Text for analysis START

Roll With It, Baby

Watch out for cobblestones!
Attention all fund raisers: Please note that there is a new chapter in the manual, Fundraising For Dummies. This chapter addresses the new trend for people to get naked in the name of charity.
The chain of logic here seems to be that the only thing Paris Hilton ever did to become famous was to take off her clothes. Therefore, it must be profitable to get naked. And, if you can get naked for a good cause, all the better.
In response to an article at Get Incensed, reader Eideann pointed me to a story on Yahoo! News about World Naked Bike Ride Day. The event took place last weekend in Mexico City “to highlight the damage caused by car dependency in the capital.”
First off, it would seem a little presumptuous to call it World Naked Bike Ride Day, when you’re trying to call attention to cars in Mexico City.
Secondly, if you’re going to get naked and ride around, what’s the point of carrying an umbrella? The only possible reason would be to hide your excitement while talking to some hot chick at the finish line.
Can we nip this trend in the bud? (I’m uncomfortable talking about nipping things in the bud when there’s nudity involved, but let’s continue…)
Somebody call Bill Maher so we can have a New Rule: Regular people aren’t allowed to get naked for charity. Regular people can threaten to get naked and then extort money to keep their clothes on, but the only people who should be getting naked for money are Playmates and Pussycat Dolls.
Insert gratuitous Playboy photo here. Okay!
![]()
Time to get ready for another charity gig…
The other problem I have with World Naked Bike Ride Day is that it is quite clear that it was poorly organized. Where’s the corporate sponsorship? I’m thinking the makers of Gold Bond powder and Purel hand sanitizer would be all over this willing to sponsor this event.

Text for analysis END

Exercise directions =
Reproduce the passage from the post on naked charity bike rides word for word, starting at "In response to" and ending at "but let’s continue…)". None of the lines that come next matter here.

Record extracts START

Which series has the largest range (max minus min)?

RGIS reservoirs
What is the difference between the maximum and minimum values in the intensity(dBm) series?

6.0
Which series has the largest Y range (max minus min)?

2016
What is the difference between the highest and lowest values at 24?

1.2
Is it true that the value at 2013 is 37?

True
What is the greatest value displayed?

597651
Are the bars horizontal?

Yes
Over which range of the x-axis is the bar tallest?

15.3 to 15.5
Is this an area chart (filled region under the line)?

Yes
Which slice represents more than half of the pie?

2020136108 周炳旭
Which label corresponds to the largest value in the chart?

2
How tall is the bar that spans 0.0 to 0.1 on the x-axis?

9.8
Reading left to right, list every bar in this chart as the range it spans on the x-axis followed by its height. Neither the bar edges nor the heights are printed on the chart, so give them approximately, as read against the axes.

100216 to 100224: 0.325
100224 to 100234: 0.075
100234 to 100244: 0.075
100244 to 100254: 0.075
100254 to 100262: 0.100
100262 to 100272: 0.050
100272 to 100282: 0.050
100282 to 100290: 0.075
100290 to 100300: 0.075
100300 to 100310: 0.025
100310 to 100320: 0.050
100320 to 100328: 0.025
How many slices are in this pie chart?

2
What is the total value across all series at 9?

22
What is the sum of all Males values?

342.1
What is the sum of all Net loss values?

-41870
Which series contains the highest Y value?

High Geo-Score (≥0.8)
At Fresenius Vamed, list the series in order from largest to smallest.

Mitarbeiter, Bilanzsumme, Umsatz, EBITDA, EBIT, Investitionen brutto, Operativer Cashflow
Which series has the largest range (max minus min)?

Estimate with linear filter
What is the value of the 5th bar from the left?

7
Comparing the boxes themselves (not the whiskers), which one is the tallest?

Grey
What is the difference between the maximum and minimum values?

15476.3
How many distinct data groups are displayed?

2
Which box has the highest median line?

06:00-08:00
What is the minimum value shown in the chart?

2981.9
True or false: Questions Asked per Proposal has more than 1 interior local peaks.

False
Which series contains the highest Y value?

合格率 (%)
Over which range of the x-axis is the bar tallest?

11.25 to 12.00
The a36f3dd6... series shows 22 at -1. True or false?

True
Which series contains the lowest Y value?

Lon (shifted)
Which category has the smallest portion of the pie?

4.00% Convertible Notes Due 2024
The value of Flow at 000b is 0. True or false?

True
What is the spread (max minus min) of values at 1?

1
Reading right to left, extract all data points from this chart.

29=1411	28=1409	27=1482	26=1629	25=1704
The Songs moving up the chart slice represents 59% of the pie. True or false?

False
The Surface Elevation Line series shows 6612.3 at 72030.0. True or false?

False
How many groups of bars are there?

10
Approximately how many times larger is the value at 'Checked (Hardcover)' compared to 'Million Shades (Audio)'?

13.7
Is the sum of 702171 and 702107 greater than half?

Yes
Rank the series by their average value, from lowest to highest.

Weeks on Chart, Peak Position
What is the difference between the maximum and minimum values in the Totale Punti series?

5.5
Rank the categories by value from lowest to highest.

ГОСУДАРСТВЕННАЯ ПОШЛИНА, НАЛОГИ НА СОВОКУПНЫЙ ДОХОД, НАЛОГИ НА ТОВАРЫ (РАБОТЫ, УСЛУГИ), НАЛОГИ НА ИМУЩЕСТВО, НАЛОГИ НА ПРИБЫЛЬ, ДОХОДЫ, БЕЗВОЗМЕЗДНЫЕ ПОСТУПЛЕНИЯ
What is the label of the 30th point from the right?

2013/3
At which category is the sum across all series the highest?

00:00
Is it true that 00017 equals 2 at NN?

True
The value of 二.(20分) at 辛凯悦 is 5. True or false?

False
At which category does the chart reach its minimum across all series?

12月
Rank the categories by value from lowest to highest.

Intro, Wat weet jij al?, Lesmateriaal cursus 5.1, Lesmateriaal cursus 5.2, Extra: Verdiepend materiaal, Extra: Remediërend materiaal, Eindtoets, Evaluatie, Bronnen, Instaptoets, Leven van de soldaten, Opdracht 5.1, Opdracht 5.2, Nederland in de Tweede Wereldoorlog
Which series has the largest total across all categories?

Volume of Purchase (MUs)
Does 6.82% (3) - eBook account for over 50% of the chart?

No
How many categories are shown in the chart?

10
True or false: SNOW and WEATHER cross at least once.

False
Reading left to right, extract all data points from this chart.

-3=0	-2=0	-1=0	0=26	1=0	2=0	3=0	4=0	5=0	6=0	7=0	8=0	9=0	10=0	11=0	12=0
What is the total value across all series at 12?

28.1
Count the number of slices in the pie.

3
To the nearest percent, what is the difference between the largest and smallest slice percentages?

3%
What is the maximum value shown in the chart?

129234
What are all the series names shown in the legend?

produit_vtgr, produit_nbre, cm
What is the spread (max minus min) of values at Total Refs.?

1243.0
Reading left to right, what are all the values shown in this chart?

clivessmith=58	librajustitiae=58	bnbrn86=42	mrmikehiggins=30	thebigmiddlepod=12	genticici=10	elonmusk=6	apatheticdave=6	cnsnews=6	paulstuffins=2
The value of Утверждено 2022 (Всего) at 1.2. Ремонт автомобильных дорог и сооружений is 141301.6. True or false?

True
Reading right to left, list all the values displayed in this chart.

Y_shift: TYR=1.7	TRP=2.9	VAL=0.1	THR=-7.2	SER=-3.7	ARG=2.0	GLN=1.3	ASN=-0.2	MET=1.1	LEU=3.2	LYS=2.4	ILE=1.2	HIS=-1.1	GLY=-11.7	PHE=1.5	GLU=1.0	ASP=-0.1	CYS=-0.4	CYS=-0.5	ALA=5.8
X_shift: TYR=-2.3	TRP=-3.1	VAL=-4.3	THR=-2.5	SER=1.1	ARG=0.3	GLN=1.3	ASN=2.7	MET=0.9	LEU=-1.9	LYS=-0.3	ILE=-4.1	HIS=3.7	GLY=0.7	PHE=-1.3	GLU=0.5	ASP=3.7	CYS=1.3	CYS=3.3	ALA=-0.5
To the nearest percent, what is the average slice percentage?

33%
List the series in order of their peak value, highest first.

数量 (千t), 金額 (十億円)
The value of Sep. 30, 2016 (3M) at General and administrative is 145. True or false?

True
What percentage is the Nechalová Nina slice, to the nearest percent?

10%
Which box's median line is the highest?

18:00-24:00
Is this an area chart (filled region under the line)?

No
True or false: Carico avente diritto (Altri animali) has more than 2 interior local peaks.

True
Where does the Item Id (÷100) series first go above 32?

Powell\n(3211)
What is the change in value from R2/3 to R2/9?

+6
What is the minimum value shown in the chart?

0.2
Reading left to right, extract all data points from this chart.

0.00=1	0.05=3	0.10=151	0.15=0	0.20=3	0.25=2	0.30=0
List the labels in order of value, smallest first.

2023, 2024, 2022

Record extracts END

Expected output =
In response to an article at Get Incensed, reader Eideann pointed me to a story on Yahoo! News about World Naked Bike Ride Day. The event took place last weekend in Mexico City “to highlight the damage caused by car dependency in the capital.”
First off, it would seem a little presumptuous to call it World Naked Bike Ride Day, when you’re trying to call attention to cars in Mexico City.
Secondly, if you’re going to get naked and ride around, what’s the point of carrying an umbrella? The only possible reason would be to hide your excitement while talking to some hot chick at the finish line.
Can we nip this trend in the bud? (I’m uncomfortable talking about nipping things in the bud when there’s nudity involved, but let’s continue…)